Approval for legacy Cessnas covers the 150/152, strut-braced 170 and 180 series, and some older 210s. These internal tanks add a total of 23 usable gallons at the cost of 34 pounds of additional empty weight. Estimated time required for the installation is 45 to 60 hours. An average cost of the conversion is around $10,000.
Cantilever-wing Cessna 210s, particularly the turbocharged models, can benefit from the addition of Flint Aeros’ wet wingtips. They add a total of 32.5 gallons and increase overall wingspan by 26 inches, which improves high-altitude performance. Pre-1972 airplanes pick up an extra 400 pounds of gross weight. Kit cost is $19,307, with 55 to 70 hours required for installation.

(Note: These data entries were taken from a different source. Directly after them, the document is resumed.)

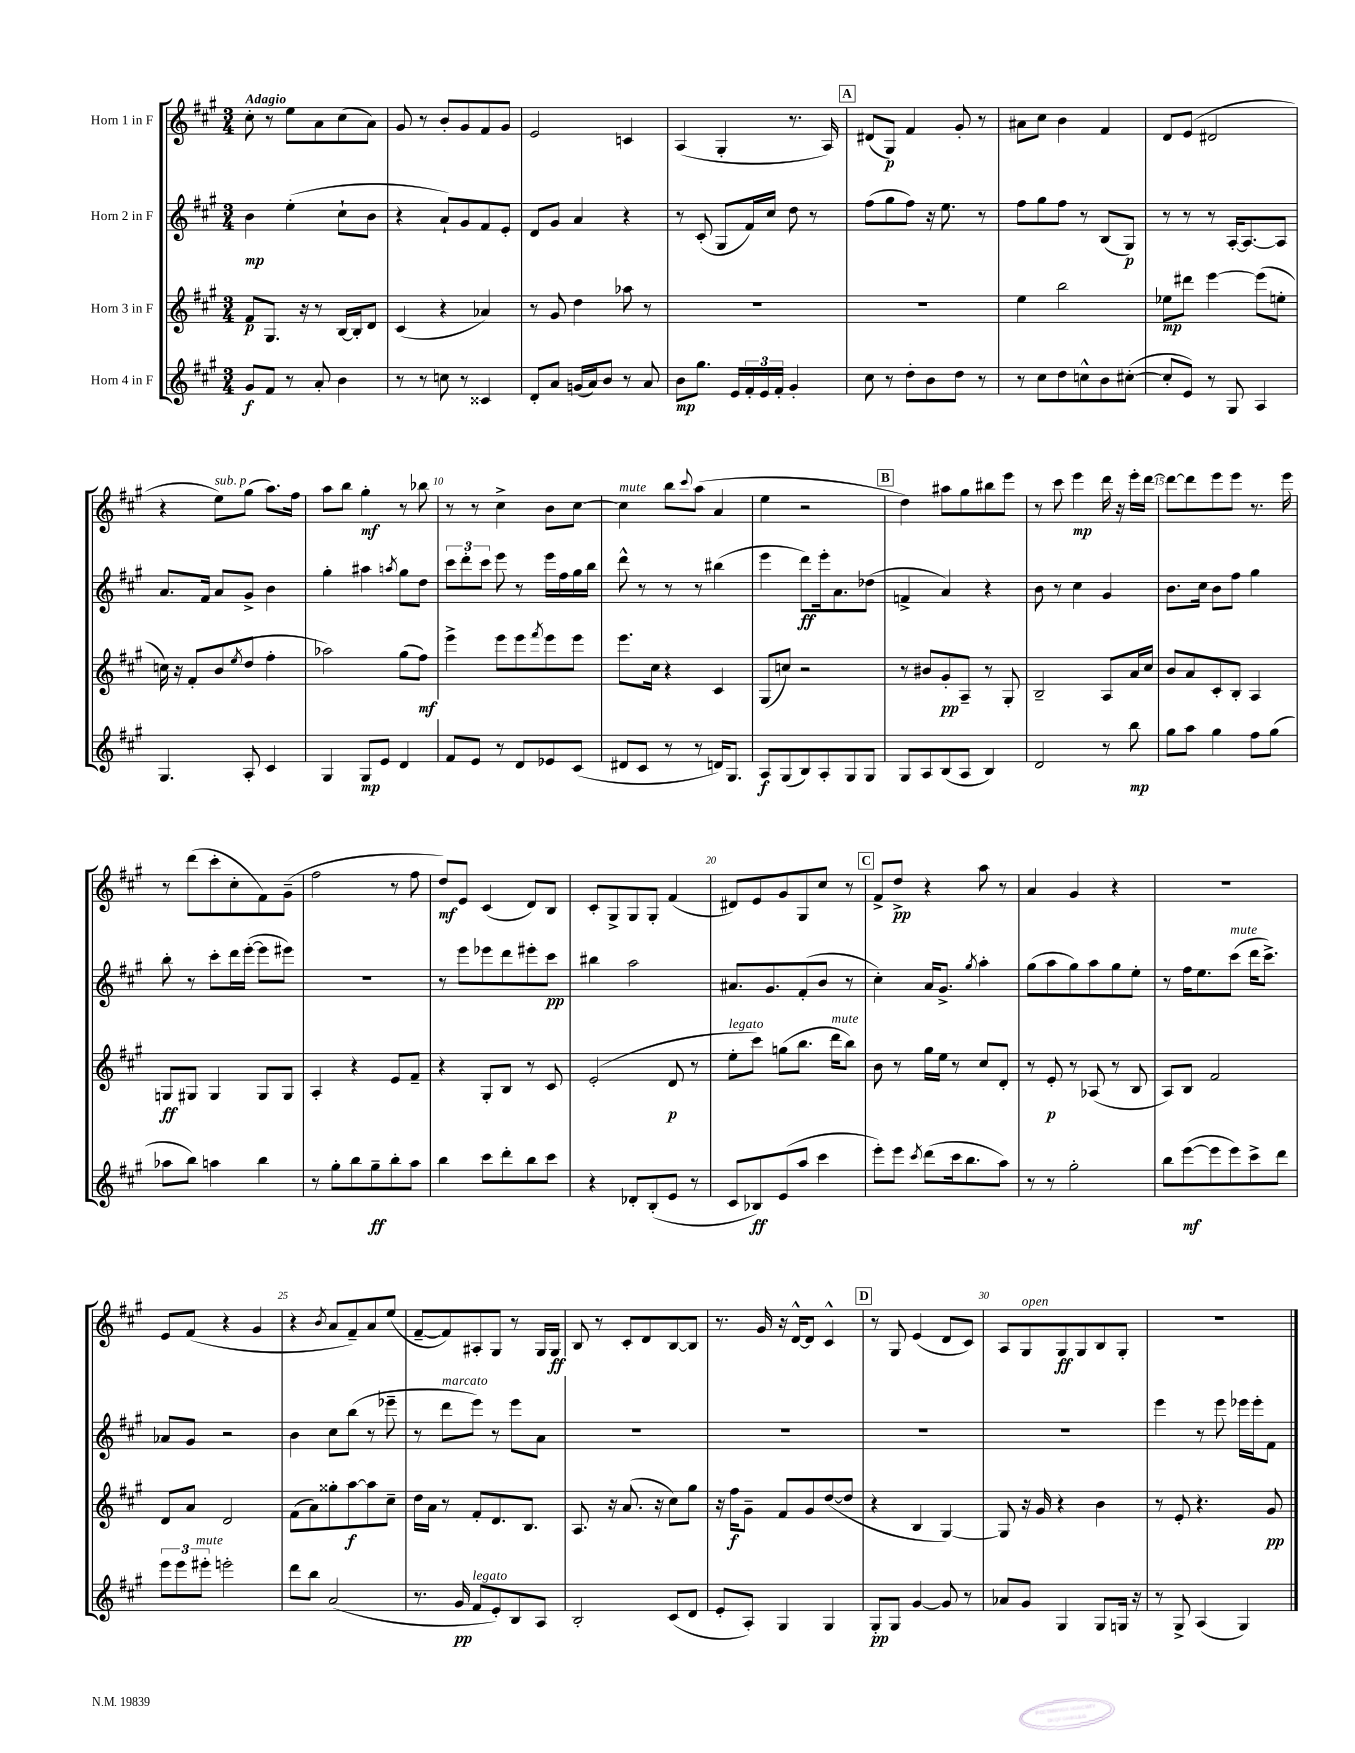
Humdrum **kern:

**kern	**kern	**kern	**kern
*staff4	*staff3	*staff2	*staff1
*clefG2	*clefG2	*clefG2	*clefG2
*k[f#c#g#]	*k[f#c#g#]	*k[f#c#g#]	*k[f#c#g#]
*M3/4	*M3/4	*M3/4	*M3/4
8g#	8f#	4b	8cc#'
8f#	8.G#	.	8r
8r	.	(4ee'	8ee
.	16r	.	.
8a'	8r	.	8a
4b	[16B	8cc#`	(8cc#
.	16B']	.	.
.	8d	8b	8a)
=	=	=	=
8r	(4c#	4r	8g#
8r	.	.	8r
8cc	4r	8a`)	8b'
8r	.	8g#	8g#
4c##	4a-)	8f#	8f#
.	.	8e'	8g#
=	=	=	=
8d'	8r	8d	2e
8a	8g#	8g#	.
(16g	4dd	4a	.
16a)	.	.	.
8b	.	.	.
8r	8aa-	4r	4c
8a	8r	.	.
=	=	=	=
8b	2.r	8r	(4A
8.gg#	.	(8c#'	.
.	.	8G#	4G#'
16e	.	.	.
24f#'	.	16f#)	.
24e	.	.	.
.	.	16cc#	.
24f#'	.	.	.
4g#'	.	8dd	8.r
.	.	8r	.
.	.	.	16A)
=	=	=	=
8cc#	2.r	(8ff#	(8d#
8r	.	8gg#	8G#)
8dd'	.	8ff#)	4f#
8b	.	16r	.
.	.	8.ee	.
8dd	.	.	8g#'
8r	.	8r	8r
=	=	=	=
8r	4ee	8ff#	8a#
8cc#	.	8gg#	8cc#
8dd	2bb	8ff#	4b
8cc^^	.	8r	.
8b	.	(8B	4f#
([8cc#'	.	8G#)	.
=	=	=	=
8cc#']	8ee-	8r	8d
8e)	8ddd#	8r	(8e
8r	[4eee	8r	2d#
8G#	.	[16A'	.
.	.	8.A_	.
4A	(8eee]	.	.
.	8ee'	8A]	.
=	=	=	=
4.G#	16cc)	8.a	4r
.	16r	.	.
.	8f#'	.	.
.	.	16f#	.
.	(8b	8a	8ee)
.	8qee	.	.
8A'	8dd	8g#^	(8gg#
4c#	4ff#'	4b	8.aa)
.	.	.	16ff#
=	=	=	=
4G#	2aa-)	4gg#'	8aa
.	.	.	8bb
8G#	.	4aa#	4gg#'
8e	.	.	.
.	.	8qaa	.
4d	(8gg#	8gg#	8r
.	8ff#)	8dd	8bb-
=	=	=	=
8f#	4eee^	12ccc#	8r
.	.	12ddd'	.
8e	.	.	8r
.	.	12ccc#	.
8r	8eee	8eee	4cc#^
8d	8eee	8r	.
.	8qfff#	.	.
8e-	8eee	16eee	8b
.	.	16ff#	.
(8c#	8eee	16gg#	[8cc#
.	.	16bb	.
=	=	=	=
8d#	8.eee	8ddd^^	4cc#]
8c#	.	8r	.
.	16cc#	.	.
8r	4r	8r	8bb
.	.	.	8qqccc#
8r	.	8r	(8aa
16d)	4c#	(4bb#	4a
8.G#	.	.	.
=	=	=	=
8A	(8G#	4eee	4ee
(8G#	8cc)	.	.
8B)	2r	8ddd)	2r
8A'	.	16eee'	.
.	.	8.a	.
8G#	.	.	.
8G#	.	(8dd-	.
=	=	=	=
8G#	8r	4f^	4dd)
8A	8b#	.	.
(8B	8g#'	4a)	8aa#
8A	8A~	.	8gg#
4B)	8r	4r	8bb#
.	8G#'	.	8eee
=	=	=	=
2d	2B~	8b	8r
.	.	8r	8ccc#
.	.	4cc#	4eee
8r	8A	4g#	16ddd
.	.	.	16r
8bb	16a	.	16eee'
.	16cc#	.	[16ddd
=	=	=	=
8gg#	8b	8.b	8ddd_
8aa	8a	.	8ddd]
.	.	16cc#	.
4gg#	8c#'	8b	8eee
.	8B'	8ff#	8eee
8ff#	4A	4gg#	8.r
(8gg#	.	.	.
.	.	.	16eee
=	=	=	=
8aa-	8G	8bb'	8r
8bb)	8G#	8r	(8ddd
4aa	4G#	8ccc#'	8ccc#'
.	.	16ddd	8cc#'
.	.	([16eee'	.
4bb	8G#	8eee]	8f#)
.	8G#	8eee#)	(8g#~
=	=	=	=
8r	4A'	2.r	2ff#
8gg#'	.	.	.
8bb	4r	.	.
8gg#~	.	.	.
8bb'	8e	.	8r
8aa	8f#~	.	8ff#
=	=	=	=
4bb	4r	8r	8dd)
.	.	8eee	8e
8ccc#	8G#'	8eee-	(4c#
8ddd'	8B	8ddd	.
8bb	8r	8eee#'	8d)
8ccc#	8c#	8ccc#	8B
=	=	=	=
4r	(2e'	4bb#	8c#'
.	.	.	8G#^
8d-'	.	2aa	8G#
(8B'	.	.	8G#'
8e	8d	.	(4f#
8r	8r	.	.
=	=	=	=
8c#	8ee'	8.a#	8d#)
8B-)	8ccc#)	.	8e
.	.	8.g#	.
(8e	(8gg	.	8g#
8aa	8.bb	(8f#'	8G#
4ccc#	.	8b	8cc#
.	16ddd	.	.
.	8bb)	8r	8r
=	=	=	=
8eee')	8b	4cc#')	8f#^
8eee	8r	.	8dd^
8qccc#	.	.	.
(8ddd	16gg#	16a	4r
.	16ee	8.g#^	.
16ccc#	8r	.	.
8.bb	.	.	.
.	.	8qgg#	.
.	8cc#	4aa'	8aa
8aa)	8d'	.	8r
=	=	=	=
8r	8r	(8gg#	4a
8r	8e'	8aa	.
2gg#'	8r	8gg#)	4g#
.	(8A-	8aa	.
.	8r	8gg#	4r
.	8B	8ee'	.
=	=	=	=
8bb	8A)	8r	2.r
([8eee	8B	16ff#	.
.	.	8.ee	.
8eee]	2f#	.	.
8eee)	.	(8ccc#	.
8ccc#^	.	16ddd	.
.	.	8.ccc#^)	.
8ddd	.	.	.
=	=	=	=
12eee	8d	8a-	8e
12eee	.	.	.
.	8a	8g#	(8f#
12eee#'	.	.	.
2eee'	2d	2r	4r
.	.	.	4g#
=	=	=	=
8ddd	(8f#	4b	4r
8bb	8a)	.	.
.	.	.	8qb
(2a	8gg##'	8cc#	8a
.	[8aa	(8bb	8f#~)
.	8aa]	8r	8a
.	8cc#~	8eee-~	(8ee
=	=	=	=
8.r	16dd	8r	[8f#~
.	16a	.	.
.	8r	8ddd	8f#])
16g#	.	.	.
8f#	8f#'	8eee)	8A#'
8e')	8.d	8r	8G#
8B	.	8eee	8r
.	8.B	.	.
8A	.	8a	16G#
.	.	.	16G#
=	=	=	=
2B'	8.A	2.r	8B
.	.	.	8r
.	16r	.	.
.	(8.a	.	8c#'
.	.	.	8d
.	16r	.	.
(8c#	8cc#)	.	[8B
8d	8gg#	.	8B]
=	=	=	=
8e'	16r	2.r	8.r
.	16ff#	.	.
8A')	8g#~	.	.
.	.	.	16g#
4G#	8f#	.	16r
.	.	.	[16d^^
.	8g#	.	8d]
4G#	([8dd	.	4c#^^
.	8dd]	.	.
=	=	=	=
8G#'	4r	2.r	8r
8G#	.	.	8G#
[4g#	4B	.	(4e
8g#]	[4G#)	.	8d
8r	.	.	8c#)
=	=	=	=
8a-	8G#]	2.r	8A
8g#	16r	.	8G#
.	16g#	.	.
4G#	4r	.	8G#
.	.	.	8G#
8G#	4b	.	8B
16G	.	.	8G#'
16r	.	.	.
=	=	=	=
8r	8r	4eee	2.r
8G#^	8e'	.	.
(4A	4.r	8r	.
.	.	8eee	.
4G#)	.	16eee-	.
.	.	16eee-'	.
.	8g#	8f#	.
==	==	==	==
*-	*-	*-	*-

Cessna 182s and 210s are probably the most likely models to carry Flint auxiliary fuel systems, although bush operators also like more gas for their 206 and 180/185 airplanes. The lighter end of the Cessna line doesn’t see as much need for add-on fuel unless bigger engines find their way into the cowling. That said, Skyhawks with standard 42-gallon tanks, rather than later-optional 52-gallon supply (inherited from the Model 175), do find themselves short-changed in even a light headwind.
Other Aux Tank Options
Ingenuity abounds, it seems, when it comes to putting extra fuel into airplanes. Not all approvals are applicable to other aircraft models in a series, and some of the older STCs are no longer supported. If considering the purchase of an airplane with existing aux tank modifications, be sure to get all the paperwork and check out the availability of parts, if needed.
In all cases, the value of an auxiliary fuel system will be related to the existence of an STC holder that’s still in business. Orphan equipment adds little to resale worth. Check out the opinions on type-club forums to see what other owners say about their modifications. Extra fuel is worth a lot when you’re struggling to get home against a stiff headwind.